◆ **What you should do**:
The answer must consist of the entire listing, repeated exactly.

◆ **Excerpted data**:
##############################
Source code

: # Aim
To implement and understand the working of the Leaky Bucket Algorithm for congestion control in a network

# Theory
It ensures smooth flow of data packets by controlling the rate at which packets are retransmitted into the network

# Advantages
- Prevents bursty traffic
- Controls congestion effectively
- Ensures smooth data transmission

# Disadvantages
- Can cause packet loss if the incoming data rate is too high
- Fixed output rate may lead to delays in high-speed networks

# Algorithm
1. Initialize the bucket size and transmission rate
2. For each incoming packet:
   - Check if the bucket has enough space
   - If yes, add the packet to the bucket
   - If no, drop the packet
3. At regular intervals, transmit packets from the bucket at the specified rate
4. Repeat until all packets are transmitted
##############################
◆ **Result of the exercise**:
Source code

: # Aim
To implement and understand the working of the Leaky Bucket Algorithm for congestion control in a network

# Theory
It ensures smooth flow of data packets by controlling the rate at which packets are retransmitted into the network

# Advantages
- Prevents bursty traffic
- Controls congestion effectively
- Ensures smooth data transmission

# Disadvantages
- Can cause packet loss if the incoming data rate is too high
- Fixed output rate may lead to delays in high-speed networks

# Algorithm
1. Initialize the bucket size and transmission rate
2. For each incoming packet:
   - Check if the bucket has enough space
   - If yes, add the packet to the bucket
   - If no, drop the packet
3. At regular intervals, transmit packets from the bucket at the specified rate
4. Repeat until all packets are transmitted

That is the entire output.